THE RECORDS section start

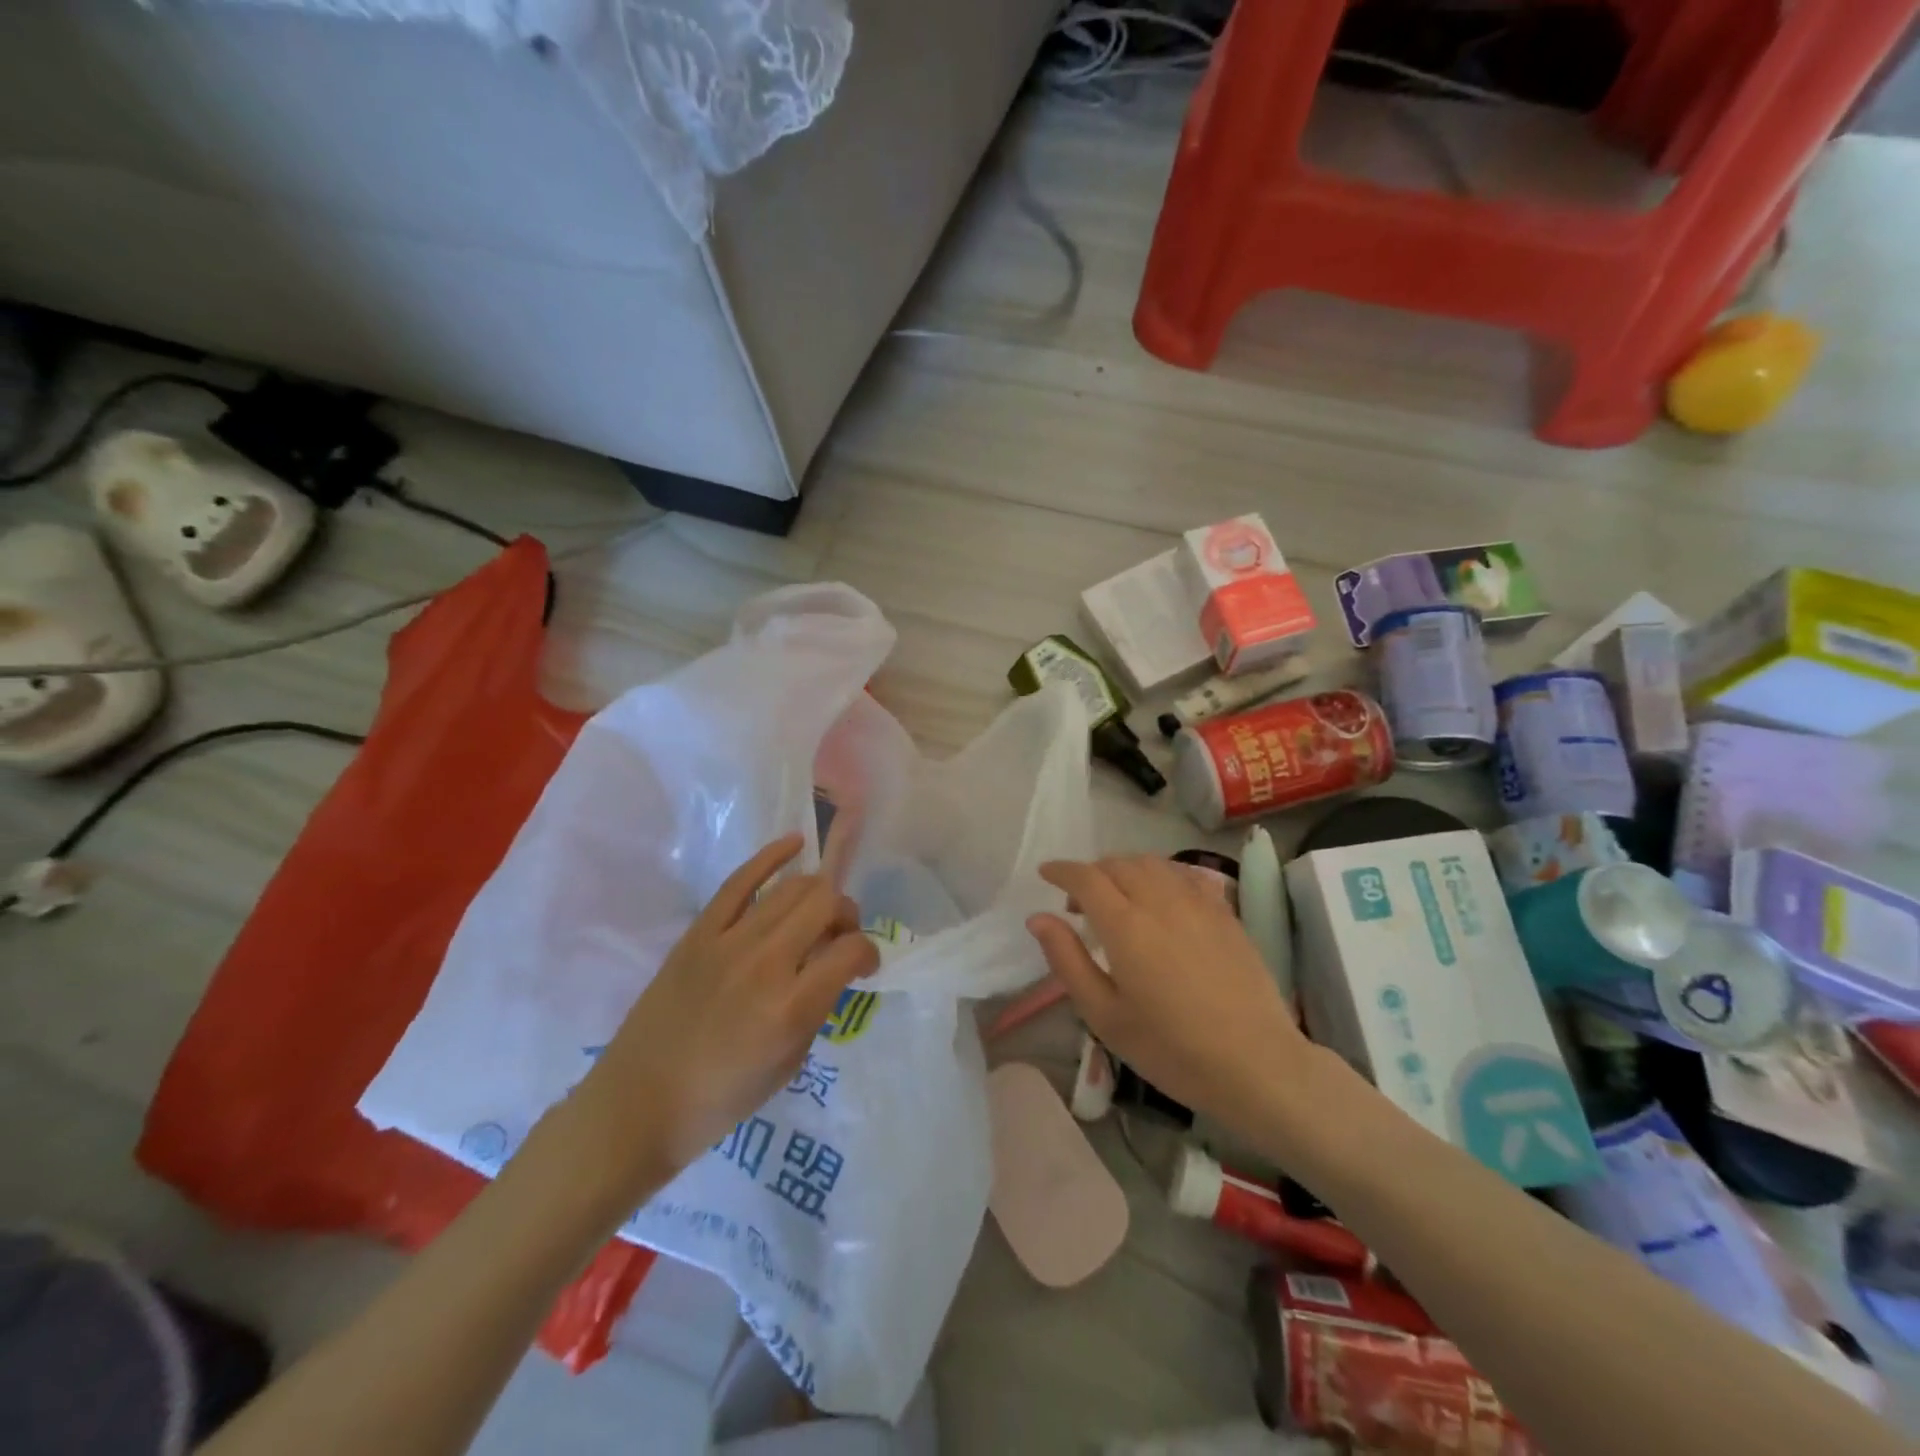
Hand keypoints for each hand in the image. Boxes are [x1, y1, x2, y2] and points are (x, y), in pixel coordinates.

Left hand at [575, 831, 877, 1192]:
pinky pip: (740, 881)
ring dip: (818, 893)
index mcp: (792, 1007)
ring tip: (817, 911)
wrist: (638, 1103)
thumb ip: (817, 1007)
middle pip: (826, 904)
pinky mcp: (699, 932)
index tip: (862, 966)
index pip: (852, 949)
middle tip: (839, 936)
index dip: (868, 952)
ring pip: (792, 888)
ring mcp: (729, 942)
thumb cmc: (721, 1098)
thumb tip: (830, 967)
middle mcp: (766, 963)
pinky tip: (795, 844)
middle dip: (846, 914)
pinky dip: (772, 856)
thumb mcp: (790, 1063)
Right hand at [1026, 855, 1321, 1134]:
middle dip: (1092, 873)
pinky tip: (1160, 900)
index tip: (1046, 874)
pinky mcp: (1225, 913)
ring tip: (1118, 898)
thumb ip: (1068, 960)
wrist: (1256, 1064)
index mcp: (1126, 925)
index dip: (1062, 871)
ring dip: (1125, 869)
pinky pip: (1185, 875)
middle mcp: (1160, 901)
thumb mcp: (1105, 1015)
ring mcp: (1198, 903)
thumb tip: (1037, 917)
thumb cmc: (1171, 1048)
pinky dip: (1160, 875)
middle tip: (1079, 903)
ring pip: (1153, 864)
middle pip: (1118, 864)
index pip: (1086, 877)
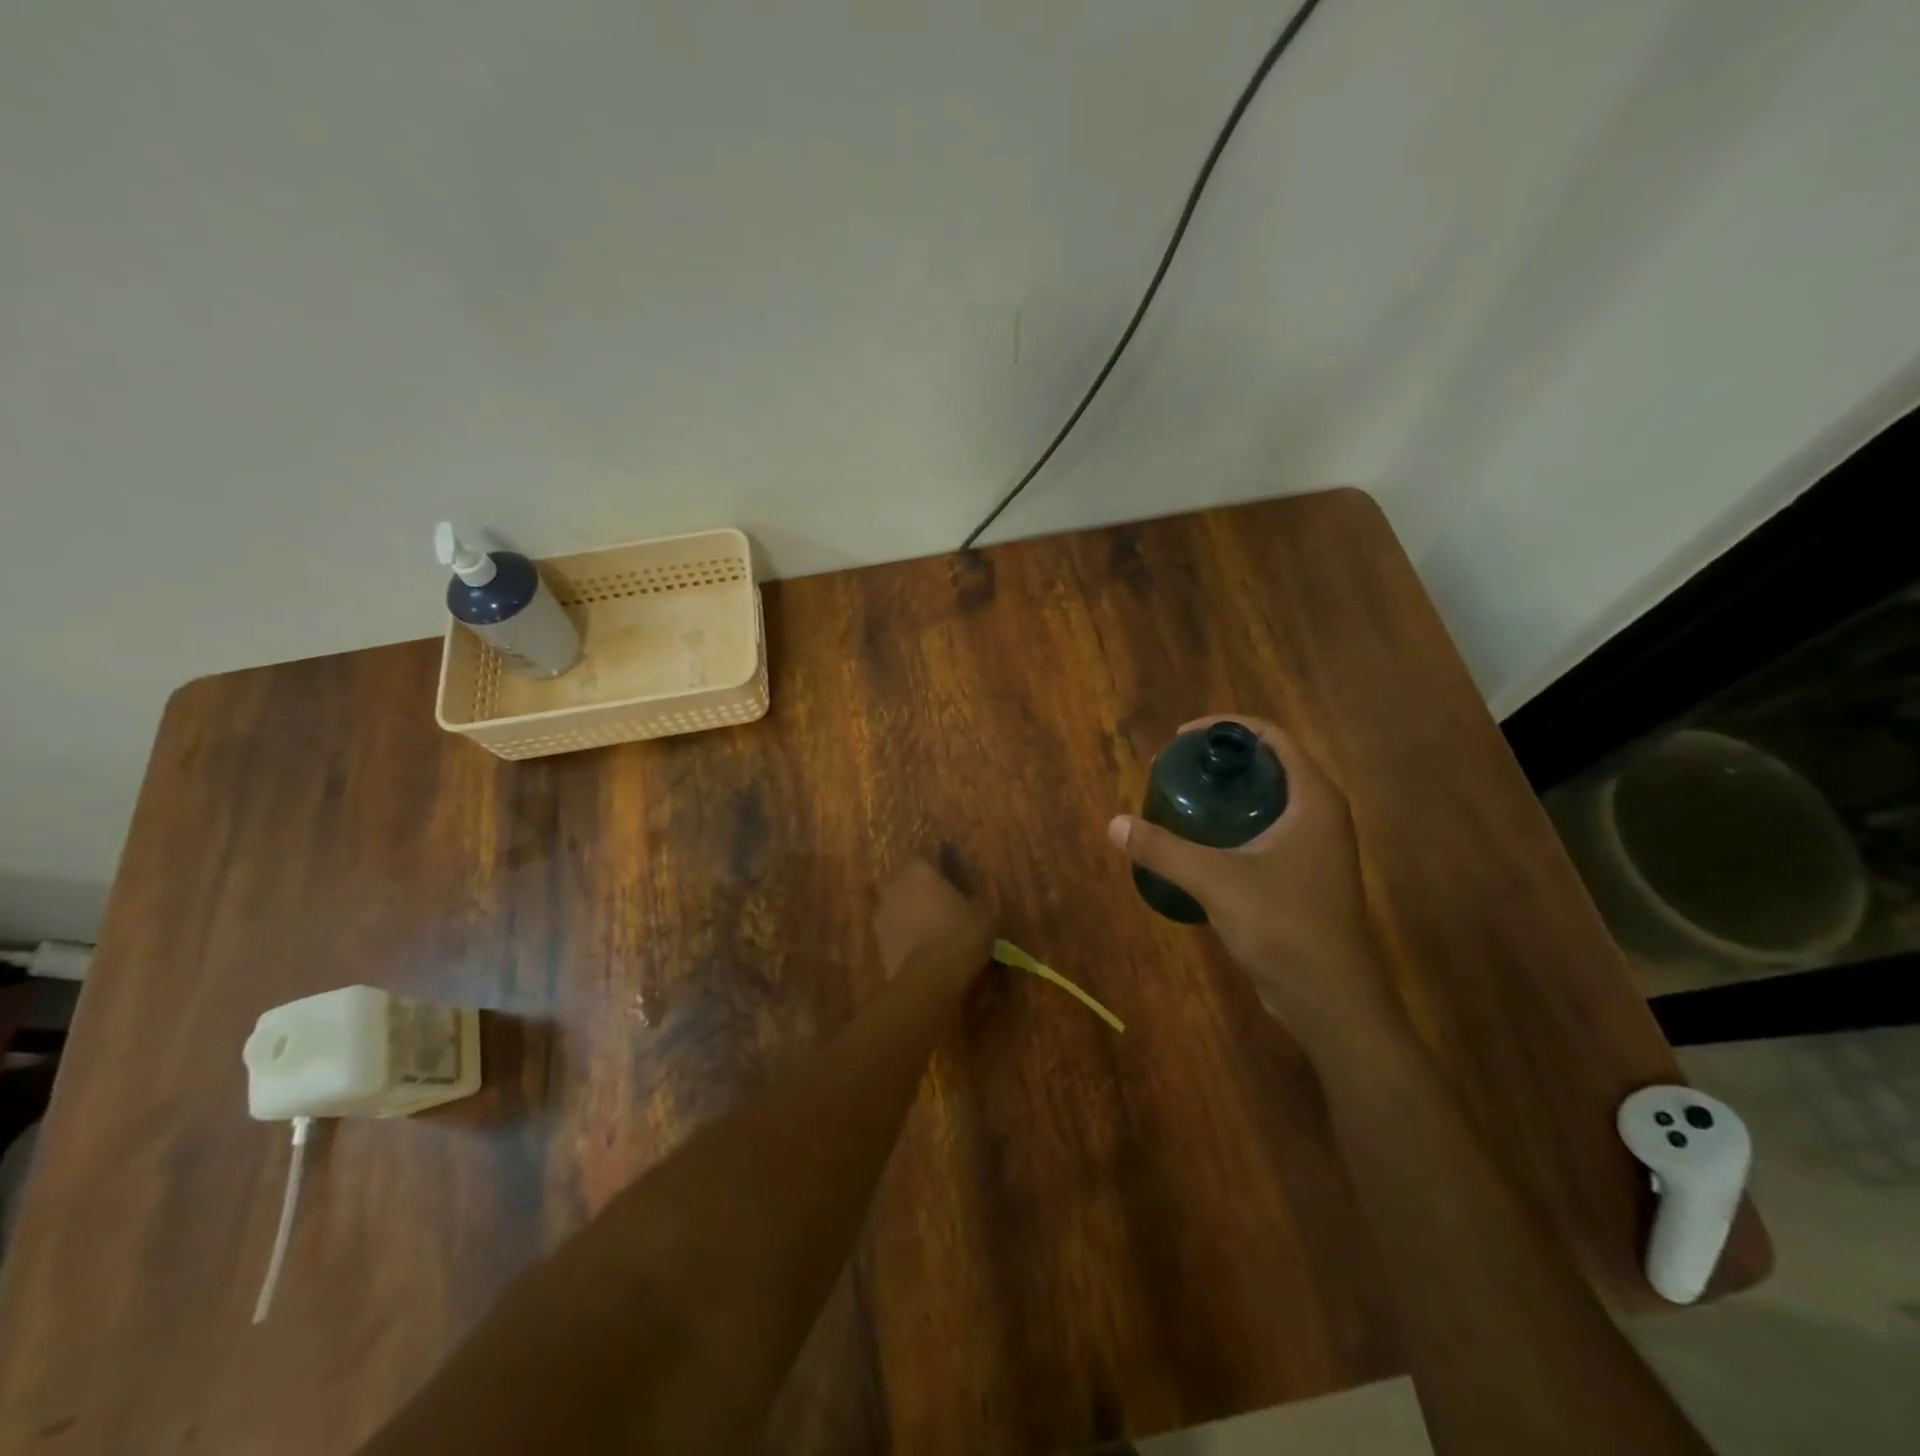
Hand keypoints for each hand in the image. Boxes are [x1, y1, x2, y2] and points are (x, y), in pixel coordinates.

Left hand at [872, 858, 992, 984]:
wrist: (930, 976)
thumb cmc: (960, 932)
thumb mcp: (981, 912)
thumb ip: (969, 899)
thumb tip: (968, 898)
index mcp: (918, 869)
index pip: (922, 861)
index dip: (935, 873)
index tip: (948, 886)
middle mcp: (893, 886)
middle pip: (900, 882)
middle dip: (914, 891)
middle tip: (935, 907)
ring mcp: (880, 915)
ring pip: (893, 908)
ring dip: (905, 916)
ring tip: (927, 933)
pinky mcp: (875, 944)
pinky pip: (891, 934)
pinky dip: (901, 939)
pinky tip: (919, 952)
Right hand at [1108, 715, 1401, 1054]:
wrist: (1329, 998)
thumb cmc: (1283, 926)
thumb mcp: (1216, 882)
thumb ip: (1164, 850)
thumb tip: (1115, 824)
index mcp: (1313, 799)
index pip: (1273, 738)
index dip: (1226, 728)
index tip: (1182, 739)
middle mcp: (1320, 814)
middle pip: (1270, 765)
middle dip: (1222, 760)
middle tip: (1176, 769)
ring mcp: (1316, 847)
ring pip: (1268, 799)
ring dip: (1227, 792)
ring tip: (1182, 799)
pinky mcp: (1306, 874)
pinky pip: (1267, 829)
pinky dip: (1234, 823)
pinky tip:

THE RECORDS section end

BRIEF: Having found the line with "thumb ip: (1164, 850)", please set it down along with every line after it through the end of the material above, exactly and with nothing added.

RESULT OF THE EXERCISE:
thumb ip: (1164, 850)
thumb tip: (1115, 824)
index mcp: (1313, 799)
index pip: (1273, 738)
index dip: (1226, 728)
index tip: (1182, 739)
middle mcp: (1320, 814)
middle pip: (1270, 765)
middle dip: (1222, 760)
middle tip: (1176, 769)
ring mcp: (1316, 847)
ring pip: (1268, 799)
ring dip: (1227, 792)
ring tip: (1182, 799)
pinky mcp: (1306, 874)
pinky pip: (1267, 829)
pinky dip: (1234, 823)
pinky tip:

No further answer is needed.